Detroit Diesel Corp., a subsidiary of Daimler Chrysler and part of the Freightliner Group, estimates that its engines with 2007 emissions reduction technology are likely to raise the price of a typical Class 8 vehicle by an average of $6,638. Detroit Diesel supplies engines for many vehicles in the Freightliner stable, which include Freightliner, Mercedes Benz, Western Star, Sterling and Mitsubishi Fuso.
Volvo Trucks North America, Tampa, FL, is adding a $7,500 technology “surcharge” to its new 2007 models to offset costs of meeting the new emissions standards.
According to Scott Kress, Volvo’s senior vice president of sales and marketing, the company “has made a very substantial investment in developing not just engines, but complete vehicle solutions to meet the 2007 standard. That technology has tons of costs behind it.”
Columbus, IN-based Cummins, which supplies engines for the Freightliner Group, Volvo, International, Ford, Kenworth, Mack and Peterbilt, anticipates similar increases.

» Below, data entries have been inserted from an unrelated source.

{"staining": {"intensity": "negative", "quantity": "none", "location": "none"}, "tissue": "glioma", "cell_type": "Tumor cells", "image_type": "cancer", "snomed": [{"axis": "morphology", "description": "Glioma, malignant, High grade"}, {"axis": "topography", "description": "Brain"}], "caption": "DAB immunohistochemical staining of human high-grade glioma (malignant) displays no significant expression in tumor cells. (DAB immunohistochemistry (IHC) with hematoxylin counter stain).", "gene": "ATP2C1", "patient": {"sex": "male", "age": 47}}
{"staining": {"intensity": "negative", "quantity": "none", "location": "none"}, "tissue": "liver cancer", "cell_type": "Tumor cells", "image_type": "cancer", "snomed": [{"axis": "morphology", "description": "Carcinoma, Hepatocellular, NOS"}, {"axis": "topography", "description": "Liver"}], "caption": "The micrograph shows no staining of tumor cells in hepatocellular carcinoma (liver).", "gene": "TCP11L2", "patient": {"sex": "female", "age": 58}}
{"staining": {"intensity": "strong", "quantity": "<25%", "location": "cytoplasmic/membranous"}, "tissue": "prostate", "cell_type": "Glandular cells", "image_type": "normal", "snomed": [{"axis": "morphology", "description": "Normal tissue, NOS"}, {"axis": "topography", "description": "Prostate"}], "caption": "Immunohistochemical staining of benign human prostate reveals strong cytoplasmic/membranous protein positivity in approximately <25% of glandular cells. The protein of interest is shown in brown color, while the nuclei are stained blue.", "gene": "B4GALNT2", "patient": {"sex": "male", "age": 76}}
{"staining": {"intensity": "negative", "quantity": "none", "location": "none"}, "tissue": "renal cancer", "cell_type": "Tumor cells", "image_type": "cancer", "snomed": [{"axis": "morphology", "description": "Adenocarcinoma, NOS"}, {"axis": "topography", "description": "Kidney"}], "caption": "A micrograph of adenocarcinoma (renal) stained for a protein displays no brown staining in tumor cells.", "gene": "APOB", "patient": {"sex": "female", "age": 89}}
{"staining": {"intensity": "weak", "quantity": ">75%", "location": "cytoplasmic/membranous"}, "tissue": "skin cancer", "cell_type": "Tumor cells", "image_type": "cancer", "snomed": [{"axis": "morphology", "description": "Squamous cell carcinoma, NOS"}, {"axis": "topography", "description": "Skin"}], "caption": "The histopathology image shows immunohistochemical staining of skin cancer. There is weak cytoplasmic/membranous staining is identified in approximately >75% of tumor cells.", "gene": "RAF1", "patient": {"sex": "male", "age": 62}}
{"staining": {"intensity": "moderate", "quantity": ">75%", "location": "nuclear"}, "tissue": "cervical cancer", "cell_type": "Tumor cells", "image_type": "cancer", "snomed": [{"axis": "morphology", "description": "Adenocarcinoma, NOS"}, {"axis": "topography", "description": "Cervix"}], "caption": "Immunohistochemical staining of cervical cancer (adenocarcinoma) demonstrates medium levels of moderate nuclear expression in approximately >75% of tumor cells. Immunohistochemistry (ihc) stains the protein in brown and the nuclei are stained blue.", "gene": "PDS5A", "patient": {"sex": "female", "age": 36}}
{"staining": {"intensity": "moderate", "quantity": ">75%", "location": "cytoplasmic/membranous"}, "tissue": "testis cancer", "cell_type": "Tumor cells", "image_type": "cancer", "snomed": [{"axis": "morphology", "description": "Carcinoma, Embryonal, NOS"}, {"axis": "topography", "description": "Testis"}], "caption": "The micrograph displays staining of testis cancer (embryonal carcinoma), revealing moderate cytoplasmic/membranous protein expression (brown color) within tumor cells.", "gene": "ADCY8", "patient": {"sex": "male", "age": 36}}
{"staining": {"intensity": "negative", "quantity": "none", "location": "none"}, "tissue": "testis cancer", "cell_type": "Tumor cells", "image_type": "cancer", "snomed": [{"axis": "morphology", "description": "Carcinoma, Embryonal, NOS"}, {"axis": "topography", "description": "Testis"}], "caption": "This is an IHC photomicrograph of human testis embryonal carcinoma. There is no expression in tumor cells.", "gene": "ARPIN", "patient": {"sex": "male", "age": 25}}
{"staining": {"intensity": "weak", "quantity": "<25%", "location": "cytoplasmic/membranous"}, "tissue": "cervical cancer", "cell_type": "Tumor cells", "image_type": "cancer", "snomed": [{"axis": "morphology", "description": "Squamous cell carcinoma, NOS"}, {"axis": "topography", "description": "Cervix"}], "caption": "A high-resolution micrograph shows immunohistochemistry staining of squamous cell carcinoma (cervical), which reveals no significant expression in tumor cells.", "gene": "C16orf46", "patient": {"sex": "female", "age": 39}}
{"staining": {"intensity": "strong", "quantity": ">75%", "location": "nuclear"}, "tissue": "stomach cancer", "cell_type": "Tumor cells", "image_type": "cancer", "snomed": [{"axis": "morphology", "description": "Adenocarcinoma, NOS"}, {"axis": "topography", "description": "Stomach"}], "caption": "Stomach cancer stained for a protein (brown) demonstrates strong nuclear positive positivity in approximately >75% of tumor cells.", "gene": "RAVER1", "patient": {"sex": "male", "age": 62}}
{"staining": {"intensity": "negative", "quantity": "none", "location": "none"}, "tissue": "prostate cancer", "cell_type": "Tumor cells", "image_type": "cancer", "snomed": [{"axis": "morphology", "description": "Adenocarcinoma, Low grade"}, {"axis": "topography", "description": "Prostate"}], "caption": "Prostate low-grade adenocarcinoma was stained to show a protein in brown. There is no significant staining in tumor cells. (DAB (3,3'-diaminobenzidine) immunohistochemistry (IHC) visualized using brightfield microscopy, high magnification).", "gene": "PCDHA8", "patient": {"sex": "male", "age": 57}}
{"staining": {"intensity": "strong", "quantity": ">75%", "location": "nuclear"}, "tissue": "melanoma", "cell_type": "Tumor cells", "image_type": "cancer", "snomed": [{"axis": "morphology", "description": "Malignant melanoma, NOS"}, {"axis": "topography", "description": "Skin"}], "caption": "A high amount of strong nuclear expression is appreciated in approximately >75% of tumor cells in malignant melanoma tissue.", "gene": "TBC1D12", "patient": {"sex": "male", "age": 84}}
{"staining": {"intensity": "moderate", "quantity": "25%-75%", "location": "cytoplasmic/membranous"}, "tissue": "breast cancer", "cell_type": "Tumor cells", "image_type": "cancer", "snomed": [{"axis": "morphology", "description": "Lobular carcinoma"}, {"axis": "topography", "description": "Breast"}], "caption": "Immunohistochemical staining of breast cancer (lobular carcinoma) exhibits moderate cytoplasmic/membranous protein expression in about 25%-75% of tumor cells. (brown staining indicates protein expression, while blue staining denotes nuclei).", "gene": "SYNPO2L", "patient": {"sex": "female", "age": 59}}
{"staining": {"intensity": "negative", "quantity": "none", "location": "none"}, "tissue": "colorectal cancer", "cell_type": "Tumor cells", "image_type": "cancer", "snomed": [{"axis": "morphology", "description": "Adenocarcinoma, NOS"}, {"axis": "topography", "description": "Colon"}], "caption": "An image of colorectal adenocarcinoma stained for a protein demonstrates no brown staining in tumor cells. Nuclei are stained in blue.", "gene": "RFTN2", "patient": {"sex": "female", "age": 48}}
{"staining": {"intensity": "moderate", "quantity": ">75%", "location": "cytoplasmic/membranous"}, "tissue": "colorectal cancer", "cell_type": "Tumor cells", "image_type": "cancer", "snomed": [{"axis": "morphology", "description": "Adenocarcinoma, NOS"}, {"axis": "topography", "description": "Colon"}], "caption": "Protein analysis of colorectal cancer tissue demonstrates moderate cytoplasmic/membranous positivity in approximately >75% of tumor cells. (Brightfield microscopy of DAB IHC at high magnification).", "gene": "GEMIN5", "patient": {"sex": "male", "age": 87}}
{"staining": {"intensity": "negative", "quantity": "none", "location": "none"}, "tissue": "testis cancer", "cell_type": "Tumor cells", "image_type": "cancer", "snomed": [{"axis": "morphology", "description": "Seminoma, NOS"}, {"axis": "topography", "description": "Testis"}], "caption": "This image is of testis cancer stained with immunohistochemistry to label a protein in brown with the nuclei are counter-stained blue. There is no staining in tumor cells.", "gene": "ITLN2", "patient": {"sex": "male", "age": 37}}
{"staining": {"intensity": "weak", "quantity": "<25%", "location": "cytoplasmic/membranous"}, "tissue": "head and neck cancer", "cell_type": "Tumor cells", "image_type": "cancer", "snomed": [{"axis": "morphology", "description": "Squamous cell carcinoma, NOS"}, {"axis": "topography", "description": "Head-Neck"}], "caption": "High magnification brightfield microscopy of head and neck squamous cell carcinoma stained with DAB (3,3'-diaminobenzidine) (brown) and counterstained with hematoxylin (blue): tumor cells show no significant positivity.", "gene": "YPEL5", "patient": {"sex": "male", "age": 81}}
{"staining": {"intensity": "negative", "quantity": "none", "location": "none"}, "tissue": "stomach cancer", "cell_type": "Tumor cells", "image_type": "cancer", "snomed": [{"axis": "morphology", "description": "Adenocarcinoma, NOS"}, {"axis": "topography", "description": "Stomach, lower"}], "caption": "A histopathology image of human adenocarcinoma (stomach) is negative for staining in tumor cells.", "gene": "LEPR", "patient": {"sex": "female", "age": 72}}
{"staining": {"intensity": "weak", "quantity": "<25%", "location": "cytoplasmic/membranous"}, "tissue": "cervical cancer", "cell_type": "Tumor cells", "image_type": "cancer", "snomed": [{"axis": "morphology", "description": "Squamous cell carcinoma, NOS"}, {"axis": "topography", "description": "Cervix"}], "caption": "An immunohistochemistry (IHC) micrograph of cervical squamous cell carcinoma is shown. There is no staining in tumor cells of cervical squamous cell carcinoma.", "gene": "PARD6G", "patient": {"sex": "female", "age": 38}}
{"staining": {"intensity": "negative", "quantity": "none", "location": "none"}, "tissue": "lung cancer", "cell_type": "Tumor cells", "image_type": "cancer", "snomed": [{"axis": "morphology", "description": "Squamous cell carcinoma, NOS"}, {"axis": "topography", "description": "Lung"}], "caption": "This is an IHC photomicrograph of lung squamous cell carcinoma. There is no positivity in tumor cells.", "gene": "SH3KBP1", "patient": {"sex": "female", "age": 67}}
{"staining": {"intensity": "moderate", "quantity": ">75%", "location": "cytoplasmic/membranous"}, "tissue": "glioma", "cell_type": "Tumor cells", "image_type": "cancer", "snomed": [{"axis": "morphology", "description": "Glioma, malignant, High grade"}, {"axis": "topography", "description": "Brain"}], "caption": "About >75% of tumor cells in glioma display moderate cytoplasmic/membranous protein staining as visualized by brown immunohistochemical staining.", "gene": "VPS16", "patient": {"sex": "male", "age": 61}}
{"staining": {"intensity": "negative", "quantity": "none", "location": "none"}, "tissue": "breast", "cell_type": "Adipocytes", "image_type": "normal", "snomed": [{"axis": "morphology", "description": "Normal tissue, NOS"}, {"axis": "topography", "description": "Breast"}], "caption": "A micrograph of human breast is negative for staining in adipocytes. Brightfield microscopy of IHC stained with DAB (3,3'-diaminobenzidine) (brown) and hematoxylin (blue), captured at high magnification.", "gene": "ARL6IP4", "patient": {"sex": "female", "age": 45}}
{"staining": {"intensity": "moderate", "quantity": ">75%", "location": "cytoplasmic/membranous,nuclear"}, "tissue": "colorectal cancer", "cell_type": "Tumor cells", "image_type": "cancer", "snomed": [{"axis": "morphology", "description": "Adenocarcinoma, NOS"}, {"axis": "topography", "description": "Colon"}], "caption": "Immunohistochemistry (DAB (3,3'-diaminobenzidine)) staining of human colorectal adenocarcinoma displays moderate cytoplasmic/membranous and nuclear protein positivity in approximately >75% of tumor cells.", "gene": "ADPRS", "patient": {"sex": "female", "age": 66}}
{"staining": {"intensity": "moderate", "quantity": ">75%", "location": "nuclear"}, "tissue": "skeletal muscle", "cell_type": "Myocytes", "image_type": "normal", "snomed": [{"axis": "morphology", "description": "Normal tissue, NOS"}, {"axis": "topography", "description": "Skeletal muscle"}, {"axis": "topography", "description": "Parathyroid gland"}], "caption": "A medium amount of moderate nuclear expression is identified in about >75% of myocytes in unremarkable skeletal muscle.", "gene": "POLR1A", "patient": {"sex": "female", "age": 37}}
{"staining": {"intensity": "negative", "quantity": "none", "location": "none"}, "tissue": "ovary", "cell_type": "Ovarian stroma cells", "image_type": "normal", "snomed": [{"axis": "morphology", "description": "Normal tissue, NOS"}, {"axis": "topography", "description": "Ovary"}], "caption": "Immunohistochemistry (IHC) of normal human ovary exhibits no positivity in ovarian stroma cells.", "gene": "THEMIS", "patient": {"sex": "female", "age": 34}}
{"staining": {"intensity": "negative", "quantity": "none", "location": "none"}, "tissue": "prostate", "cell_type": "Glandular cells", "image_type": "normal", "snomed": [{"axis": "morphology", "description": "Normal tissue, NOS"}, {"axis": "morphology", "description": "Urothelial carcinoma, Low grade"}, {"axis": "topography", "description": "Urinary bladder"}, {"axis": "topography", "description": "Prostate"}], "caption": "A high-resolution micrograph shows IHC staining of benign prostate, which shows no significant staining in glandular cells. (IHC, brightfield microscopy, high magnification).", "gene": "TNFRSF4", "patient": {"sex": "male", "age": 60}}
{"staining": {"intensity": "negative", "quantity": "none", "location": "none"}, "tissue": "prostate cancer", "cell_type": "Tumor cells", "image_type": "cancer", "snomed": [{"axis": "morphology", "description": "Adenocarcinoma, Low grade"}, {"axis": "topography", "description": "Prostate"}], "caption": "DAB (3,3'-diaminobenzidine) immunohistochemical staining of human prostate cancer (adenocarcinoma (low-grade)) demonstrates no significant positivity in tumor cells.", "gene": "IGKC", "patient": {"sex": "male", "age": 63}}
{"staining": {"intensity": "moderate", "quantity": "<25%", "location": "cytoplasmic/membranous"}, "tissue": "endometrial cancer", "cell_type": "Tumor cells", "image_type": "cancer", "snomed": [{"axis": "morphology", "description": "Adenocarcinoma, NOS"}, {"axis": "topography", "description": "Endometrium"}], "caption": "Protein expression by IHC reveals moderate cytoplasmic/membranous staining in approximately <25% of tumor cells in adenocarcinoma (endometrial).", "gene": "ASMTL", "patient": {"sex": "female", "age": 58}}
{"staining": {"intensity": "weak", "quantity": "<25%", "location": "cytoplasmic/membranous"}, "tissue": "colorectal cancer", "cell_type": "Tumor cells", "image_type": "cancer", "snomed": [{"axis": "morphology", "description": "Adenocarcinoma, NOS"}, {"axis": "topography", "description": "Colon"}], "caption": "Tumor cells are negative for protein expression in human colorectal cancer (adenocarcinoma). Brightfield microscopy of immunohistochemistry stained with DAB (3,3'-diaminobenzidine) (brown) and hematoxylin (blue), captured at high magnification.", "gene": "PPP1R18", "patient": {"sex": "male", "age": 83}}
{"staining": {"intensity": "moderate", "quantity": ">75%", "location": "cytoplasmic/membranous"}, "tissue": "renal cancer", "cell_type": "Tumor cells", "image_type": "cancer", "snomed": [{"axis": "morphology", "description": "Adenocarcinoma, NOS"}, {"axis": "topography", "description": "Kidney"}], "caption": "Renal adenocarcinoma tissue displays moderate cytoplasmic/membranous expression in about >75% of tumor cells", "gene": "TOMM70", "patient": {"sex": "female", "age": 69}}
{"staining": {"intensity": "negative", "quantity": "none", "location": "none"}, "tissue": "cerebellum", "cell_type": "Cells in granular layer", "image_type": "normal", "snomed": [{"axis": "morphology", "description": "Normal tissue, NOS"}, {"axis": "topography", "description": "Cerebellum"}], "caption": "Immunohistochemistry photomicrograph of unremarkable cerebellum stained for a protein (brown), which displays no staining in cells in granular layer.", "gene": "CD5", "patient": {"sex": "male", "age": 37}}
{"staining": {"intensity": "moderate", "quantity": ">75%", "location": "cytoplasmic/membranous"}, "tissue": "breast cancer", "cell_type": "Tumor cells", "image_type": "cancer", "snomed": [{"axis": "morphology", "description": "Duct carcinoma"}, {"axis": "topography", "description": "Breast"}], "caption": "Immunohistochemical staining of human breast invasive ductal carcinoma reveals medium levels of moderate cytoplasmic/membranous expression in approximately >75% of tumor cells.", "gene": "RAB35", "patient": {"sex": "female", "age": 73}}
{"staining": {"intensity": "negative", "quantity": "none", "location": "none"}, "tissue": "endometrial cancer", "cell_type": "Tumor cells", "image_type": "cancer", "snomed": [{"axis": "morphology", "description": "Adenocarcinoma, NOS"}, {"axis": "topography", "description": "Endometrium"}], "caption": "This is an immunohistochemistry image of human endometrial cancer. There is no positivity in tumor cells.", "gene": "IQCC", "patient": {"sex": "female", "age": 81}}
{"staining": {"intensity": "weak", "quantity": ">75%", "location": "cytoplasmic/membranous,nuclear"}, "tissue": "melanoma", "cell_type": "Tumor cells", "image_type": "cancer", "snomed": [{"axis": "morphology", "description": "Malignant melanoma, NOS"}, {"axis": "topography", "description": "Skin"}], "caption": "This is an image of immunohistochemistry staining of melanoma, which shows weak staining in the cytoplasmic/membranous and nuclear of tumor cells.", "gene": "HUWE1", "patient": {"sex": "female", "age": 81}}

In anticipation of the new regulations, truck manufacturers have also gone—and continue to go—to great time and expense in field testing their new engines prior to their launch next January.
Throughout the development of the new engines, International has been focused on achieving comparable performance to what its customers see today and is conducting some of the largest field tests in its history to help achieve that goal, according to Phil Christman, vice president of product creation at International. Tests seek to gain data on power levels, fuel economy, durability, reliability and maintenance levels and will include extensive winter and summer testing over millions of miles.
At Detroit Diesel, Tim Tindall, director of emission projects, says engine modifications will not impact performance. “The improved design enhances airflow, yields a cleaner combustion cycle, helps increase fuel economy and provides the driver with better load response and acceleration.”